In the hours and days following the bombing, one thing became clear. Oklahoma faced tragedy in a different way than had been evidenced in other parts of the country and world. Volunteers, companies and first responders rushed to the site to offer themselves, equipment, food and anything needed to help with the search and rescue effort. Rescue teams came from around the world to help.
What these individuals discovered would become known as the Oklahoma Standard. Television and radio would announce a need for water, gloves or boots, and within minutes, long lines of cars formed at the drop-off site and there would be more items than could be used. The heart of Oklahoma people was evident to the world. No need went unmet.
The Sunday following the bombing, churches were filled with worshippers. That Sunday morning, a photographer and a reporter from The New York Times came to our service. The next morning on the front page of The Times was a picture of our teenagers with hands raised worshipping the King of Glory.
I preached on our eternal hope in Christ. For believers, darkness never suffocates the Light. From the darkness of death and destruction, hope shines eternal. Satan and evil may gain apparent victory for a moment or a season but, as believers, we know the end of the Book.
The reporter in our worship service could not get over the triumphant spirit of our worship in the face of such grief and sorrow. Why did Oklahomans face this tragedy so united, and why were they so responsive to any and every need expressed? I answered simply that Oklahomans are, by and large, people of faith. While every person is not a Christian, the Christian ethos covers our state.

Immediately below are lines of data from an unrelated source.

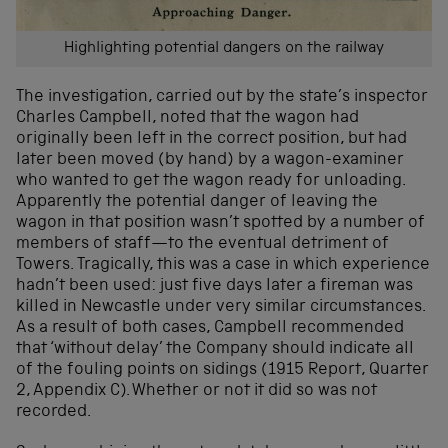
Highlighting potential dangers on the railway
The investigation, carried out by the state’s inspector
Charles Campbell, noted that the wagon had
originally been left in the correct position, but had
later been moved (by hand) by a wagon-examiner
who wanted to get the wagon ready for unloading.
Apparently the potential danger of leaving the
wagon in that position wasn’t spotted by a number of
members of staff—to the eventual detriment of
Towers. Tragically, this was a case in which experience
hadn’t been used: just five days later a fireman was
killed in Newcastle under very similar circumstances.
As a result of both cases, Campbell recommended
that ‘without delay’ the Company should indicate all
of the fouling points on sidings (1915 Report, Quarter
2, Appendix C). Whether or not it did so was not
recorded.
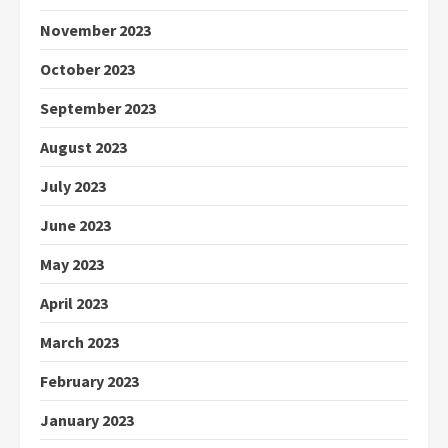
November 2023
October 2023
September 2023
August 2023
July 2023
June 2023
May 2023
April 2023
March 2023
February 2023
January 2023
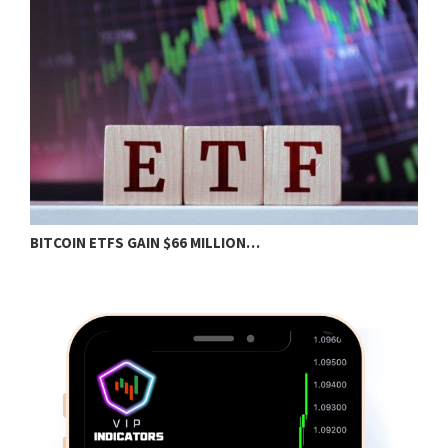
BITCOIN ETFS GAIN $66 MILLION…
B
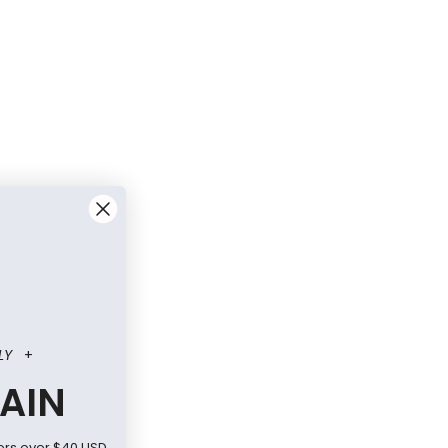
LY
+
AIN
ers over $40 USD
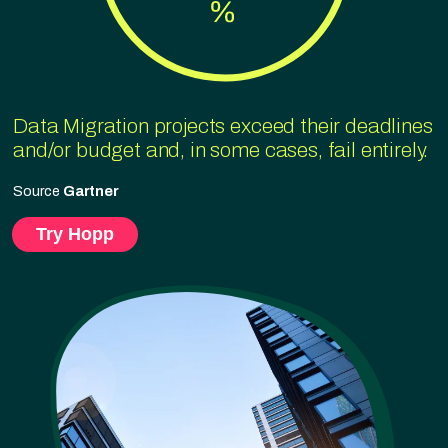
Data Migration projects exceed their deadlines
and/or budget and, in some cases, fail entirely.
Source
Gartner
Try Hopp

I remember walking among the rubble as a volunteer chaplain. I walked beside the crater left by the bomb. Staring up close at the gnarled building, my mind found it hard to comprehend the level of evil displayed. Here, innocent lives were snuffed out without remorse. Satan had hurled a mighty blow. April 19 will be remembered as long as Oklahoma City stands.
April 19, however, will not be remembered for the triumph of evil, but for the victory of faith, love and kindness displayed by the people of the heartland — people from the buckle of the Bible Belt. On that fateful day and in the days that followed, faith, hope, love and goodness would be on display.
The last word to define April 19 is not death, but hope!